The commission felt the halfway mark of the millage was a good time to involve the public again in Greenbelt matters.

"In 2003, when the millage was being discussed ahead of time and then voted on, there was some public discourse around the whole program, but once it passed we needed time to actually get projects done," said Long. 

"We thought it was a really important time to do some public engagement and look back at the last 15 years and what’s been done and look forward to 15 years ahead," he said. "If people feel like the strategy that we have on the books is strong and sound, we’ll move forward with that. But we want to make sure that we're focusing on the priorities that the public shares.
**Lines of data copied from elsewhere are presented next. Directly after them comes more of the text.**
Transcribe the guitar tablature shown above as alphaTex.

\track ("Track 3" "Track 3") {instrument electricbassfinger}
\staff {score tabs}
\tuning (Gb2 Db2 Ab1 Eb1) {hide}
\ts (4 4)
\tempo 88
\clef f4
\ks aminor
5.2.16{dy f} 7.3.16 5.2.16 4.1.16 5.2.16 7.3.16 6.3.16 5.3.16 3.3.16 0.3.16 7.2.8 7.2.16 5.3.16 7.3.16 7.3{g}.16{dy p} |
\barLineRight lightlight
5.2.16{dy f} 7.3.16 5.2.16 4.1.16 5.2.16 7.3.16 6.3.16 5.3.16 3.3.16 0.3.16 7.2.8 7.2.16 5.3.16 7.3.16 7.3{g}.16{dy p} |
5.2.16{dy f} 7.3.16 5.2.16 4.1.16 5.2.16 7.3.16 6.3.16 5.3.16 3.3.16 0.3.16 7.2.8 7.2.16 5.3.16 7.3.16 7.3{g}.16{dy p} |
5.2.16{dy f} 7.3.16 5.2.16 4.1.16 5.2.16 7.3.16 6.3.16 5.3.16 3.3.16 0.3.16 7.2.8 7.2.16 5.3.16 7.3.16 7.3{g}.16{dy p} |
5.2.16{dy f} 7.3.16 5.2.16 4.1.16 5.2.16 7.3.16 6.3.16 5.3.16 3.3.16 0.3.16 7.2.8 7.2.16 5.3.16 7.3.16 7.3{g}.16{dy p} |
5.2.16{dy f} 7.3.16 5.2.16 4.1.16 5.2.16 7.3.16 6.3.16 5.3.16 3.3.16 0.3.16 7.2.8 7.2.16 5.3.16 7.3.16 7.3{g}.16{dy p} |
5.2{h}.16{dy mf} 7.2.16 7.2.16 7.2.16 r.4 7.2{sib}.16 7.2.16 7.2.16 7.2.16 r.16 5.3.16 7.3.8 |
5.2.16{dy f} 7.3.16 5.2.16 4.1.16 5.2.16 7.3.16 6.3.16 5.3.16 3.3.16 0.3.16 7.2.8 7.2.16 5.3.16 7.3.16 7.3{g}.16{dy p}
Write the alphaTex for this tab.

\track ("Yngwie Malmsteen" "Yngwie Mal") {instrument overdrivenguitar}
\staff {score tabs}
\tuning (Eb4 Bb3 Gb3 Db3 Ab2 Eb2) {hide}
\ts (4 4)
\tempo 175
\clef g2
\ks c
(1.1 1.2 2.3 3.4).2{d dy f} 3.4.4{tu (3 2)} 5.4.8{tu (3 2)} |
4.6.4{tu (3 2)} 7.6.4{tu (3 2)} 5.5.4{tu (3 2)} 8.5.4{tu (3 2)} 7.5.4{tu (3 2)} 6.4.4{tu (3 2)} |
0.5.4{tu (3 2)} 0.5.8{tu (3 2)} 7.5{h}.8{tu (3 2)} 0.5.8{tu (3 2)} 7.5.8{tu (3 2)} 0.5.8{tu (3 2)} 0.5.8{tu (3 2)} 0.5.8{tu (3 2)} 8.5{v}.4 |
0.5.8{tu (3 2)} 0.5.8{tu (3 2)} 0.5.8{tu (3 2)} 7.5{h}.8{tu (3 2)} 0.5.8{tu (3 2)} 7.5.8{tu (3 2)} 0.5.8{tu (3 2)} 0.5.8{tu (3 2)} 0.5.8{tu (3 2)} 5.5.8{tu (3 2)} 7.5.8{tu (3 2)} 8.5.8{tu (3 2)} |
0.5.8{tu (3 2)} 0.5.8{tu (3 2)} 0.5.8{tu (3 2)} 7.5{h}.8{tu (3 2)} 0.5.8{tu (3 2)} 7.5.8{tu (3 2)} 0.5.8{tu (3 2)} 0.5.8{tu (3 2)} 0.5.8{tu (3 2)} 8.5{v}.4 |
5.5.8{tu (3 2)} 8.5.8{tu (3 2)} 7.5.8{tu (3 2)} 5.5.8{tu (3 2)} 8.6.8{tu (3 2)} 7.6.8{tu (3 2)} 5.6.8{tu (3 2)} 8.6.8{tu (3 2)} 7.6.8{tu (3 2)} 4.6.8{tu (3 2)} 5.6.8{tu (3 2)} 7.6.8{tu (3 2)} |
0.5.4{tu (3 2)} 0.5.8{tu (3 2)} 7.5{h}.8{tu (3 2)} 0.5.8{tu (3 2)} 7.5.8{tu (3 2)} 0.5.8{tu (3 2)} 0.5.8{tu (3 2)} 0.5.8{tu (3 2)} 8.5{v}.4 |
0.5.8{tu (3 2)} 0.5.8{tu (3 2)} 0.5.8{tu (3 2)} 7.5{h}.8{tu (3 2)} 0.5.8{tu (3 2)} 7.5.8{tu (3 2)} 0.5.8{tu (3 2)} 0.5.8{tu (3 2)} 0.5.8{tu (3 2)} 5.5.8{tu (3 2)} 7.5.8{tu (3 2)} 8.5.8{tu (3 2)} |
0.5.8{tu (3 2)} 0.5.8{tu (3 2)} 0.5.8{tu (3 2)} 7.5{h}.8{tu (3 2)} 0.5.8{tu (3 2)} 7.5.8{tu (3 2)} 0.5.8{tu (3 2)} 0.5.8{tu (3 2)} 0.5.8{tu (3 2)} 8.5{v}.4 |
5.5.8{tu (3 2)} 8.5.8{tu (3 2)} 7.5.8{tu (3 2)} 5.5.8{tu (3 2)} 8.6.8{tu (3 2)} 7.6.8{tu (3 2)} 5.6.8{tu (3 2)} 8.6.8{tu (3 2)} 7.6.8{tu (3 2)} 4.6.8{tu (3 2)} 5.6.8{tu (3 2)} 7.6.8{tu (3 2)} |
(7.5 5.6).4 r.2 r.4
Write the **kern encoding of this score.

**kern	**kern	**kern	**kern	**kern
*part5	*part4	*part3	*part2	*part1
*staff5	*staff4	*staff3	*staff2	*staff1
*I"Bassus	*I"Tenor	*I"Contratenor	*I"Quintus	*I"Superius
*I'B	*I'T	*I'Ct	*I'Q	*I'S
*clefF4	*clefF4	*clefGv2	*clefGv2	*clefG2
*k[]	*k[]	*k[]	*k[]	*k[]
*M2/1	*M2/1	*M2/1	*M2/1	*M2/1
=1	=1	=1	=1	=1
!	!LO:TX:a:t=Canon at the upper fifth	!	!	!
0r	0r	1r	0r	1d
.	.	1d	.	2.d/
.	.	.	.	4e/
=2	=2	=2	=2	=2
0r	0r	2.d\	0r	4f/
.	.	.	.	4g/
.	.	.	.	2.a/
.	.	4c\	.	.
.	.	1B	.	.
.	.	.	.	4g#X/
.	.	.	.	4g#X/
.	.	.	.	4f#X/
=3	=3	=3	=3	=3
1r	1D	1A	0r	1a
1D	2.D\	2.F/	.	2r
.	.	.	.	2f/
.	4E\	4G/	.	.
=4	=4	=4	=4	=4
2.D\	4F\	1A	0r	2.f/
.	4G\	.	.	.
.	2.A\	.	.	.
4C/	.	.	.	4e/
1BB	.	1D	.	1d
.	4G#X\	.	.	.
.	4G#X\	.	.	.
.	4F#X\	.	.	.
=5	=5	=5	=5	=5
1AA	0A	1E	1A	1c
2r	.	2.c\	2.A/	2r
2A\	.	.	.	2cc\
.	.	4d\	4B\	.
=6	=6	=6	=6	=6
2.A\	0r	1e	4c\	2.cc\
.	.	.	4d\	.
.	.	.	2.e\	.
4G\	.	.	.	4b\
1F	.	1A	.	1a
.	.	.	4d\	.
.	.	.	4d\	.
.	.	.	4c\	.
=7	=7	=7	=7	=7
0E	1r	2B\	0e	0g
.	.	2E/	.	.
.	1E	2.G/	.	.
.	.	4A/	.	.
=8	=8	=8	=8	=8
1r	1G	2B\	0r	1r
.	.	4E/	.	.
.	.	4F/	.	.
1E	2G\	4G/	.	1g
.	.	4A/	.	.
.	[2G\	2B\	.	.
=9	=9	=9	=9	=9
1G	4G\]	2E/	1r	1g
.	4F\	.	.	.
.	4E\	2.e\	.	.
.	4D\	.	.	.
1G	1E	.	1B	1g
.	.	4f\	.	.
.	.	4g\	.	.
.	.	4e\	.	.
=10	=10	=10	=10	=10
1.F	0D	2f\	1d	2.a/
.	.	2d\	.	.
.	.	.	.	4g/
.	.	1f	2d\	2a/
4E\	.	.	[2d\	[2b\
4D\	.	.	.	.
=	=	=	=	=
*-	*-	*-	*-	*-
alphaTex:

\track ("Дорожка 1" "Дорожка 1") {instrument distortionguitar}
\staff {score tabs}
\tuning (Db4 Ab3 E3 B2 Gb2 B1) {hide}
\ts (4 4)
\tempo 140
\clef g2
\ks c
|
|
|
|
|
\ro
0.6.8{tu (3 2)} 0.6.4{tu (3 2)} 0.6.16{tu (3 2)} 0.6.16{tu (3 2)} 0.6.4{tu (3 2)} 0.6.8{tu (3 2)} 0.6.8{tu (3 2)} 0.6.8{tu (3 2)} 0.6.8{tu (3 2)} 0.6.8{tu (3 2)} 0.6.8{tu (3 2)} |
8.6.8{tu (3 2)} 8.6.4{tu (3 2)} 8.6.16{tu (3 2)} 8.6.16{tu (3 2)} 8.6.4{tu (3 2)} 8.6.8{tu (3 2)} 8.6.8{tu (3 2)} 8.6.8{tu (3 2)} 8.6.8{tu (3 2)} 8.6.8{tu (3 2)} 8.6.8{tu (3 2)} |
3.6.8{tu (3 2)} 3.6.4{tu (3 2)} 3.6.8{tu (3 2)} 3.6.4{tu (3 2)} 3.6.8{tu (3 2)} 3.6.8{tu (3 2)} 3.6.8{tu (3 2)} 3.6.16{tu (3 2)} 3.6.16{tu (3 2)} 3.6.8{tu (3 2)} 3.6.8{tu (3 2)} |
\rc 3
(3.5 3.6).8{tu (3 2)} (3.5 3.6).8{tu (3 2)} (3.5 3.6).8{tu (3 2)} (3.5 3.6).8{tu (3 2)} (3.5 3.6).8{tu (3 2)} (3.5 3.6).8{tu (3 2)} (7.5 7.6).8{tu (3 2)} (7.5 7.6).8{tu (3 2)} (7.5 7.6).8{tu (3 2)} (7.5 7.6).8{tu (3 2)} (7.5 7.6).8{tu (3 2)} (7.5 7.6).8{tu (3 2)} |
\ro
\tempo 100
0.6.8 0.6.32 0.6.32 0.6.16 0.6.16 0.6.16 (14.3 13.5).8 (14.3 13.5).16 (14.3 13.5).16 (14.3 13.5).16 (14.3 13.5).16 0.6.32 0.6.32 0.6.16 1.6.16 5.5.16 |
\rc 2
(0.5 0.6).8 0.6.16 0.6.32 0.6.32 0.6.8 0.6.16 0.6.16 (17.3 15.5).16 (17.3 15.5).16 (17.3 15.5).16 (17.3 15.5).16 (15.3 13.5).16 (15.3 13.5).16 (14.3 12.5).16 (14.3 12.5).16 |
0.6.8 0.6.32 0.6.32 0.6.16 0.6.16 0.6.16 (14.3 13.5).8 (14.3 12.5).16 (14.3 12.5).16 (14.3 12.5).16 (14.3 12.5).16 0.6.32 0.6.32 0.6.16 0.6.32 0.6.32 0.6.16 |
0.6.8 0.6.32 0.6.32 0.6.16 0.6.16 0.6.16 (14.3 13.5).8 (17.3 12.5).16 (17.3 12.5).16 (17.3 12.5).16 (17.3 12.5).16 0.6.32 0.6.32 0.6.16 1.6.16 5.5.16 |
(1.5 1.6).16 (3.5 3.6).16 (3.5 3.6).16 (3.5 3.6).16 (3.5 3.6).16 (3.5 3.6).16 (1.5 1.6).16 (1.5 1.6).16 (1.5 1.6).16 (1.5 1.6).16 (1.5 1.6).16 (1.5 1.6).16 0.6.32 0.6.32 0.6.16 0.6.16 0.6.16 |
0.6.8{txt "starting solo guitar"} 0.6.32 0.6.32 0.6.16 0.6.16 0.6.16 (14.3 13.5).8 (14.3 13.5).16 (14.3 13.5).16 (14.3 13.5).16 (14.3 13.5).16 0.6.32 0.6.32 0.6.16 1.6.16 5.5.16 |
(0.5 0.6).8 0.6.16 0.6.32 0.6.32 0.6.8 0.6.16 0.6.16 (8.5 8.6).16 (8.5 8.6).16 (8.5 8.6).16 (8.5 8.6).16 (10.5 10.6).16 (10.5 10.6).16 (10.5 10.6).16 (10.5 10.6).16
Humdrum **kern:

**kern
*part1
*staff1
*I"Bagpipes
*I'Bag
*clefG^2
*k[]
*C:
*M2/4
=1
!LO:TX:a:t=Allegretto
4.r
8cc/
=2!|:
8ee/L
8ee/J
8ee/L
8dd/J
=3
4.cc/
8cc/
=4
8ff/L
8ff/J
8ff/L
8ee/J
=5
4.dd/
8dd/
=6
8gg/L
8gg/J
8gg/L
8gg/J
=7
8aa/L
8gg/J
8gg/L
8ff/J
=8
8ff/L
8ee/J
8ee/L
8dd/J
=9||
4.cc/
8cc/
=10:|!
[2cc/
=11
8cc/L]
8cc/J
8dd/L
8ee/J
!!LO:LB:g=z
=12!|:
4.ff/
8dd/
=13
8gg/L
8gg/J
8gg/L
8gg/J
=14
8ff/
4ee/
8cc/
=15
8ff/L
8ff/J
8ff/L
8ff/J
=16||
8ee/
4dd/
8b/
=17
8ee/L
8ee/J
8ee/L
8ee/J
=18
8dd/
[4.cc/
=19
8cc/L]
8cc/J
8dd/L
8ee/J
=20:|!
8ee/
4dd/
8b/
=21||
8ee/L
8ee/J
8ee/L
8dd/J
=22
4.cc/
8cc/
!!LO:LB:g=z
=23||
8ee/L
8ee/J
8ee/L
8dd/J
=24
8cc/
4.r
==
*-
We want them to feel that what they want is reflected in the Greenbelt’s work."

Produce at Green Things Farm. (Credit: The Conservation Fund)

The following meetings are open to the public and will allow attendees and stakeholders to review the strategic plan.

  • Monday, July 29, 5:30 p.m. to 7:30 p.m. - Ann Arbor District Library, Westgate Branch, 2503 Jackson Ave.
  • Thursday, Aug. 15, 5:30 p.m. to 7:30 p.m. - Ann Arbor District Library, Traverwood Branch, 3333 Traverwood Drive
  • Thursday, Sept. 5, 4:30 p.m. to 7 p.m. - Larcom City Hall, second floor City Council chambers, 301 E. Huron St.
  • Monday, Sept. 23, 5:30 p.m. to 7:30 p.m. - Ann Arbor District Library, Pittsfield Branch, 2359 Oak Valley Drive
  • Monday, Sept. 30, 5:30 p.m. to 7:30 p.m. - Ann Arbor District Library, Westgate Branch, 2503 Jackson Ave.
  • Thursday, Oct. 3, 4:30 p.m. to 7 p.m. - Larcom City Hall, second floor City Council chambers, 301 E. Huron St.

For more information and to see the current strategic plan, visit the program's website at Comments or suggestions may be sent to before the final session on Oct. 3.

Credit: The Conservation Fund

According to the city of Ann Arbor:

"Since 2003, the Greenbelt program has spent $23,184,601 on the purchase of conservation easements on privately owned land, as well as the outright purchase of natural areas that have been turned into publicly accessible parks and natural areas. In addition, the program has leveraged an additional $25,965,135 from federal grants and other funding partners.

"Surrounding townships alone have provided $5,564,917 in matching funds, primarily from townships with dedicated conservation millage funds. To date, the program has preserved over 5,491 acres of farms and natural areas within an 8-mile radius of Ann Arbor's city center, including 50 working farms."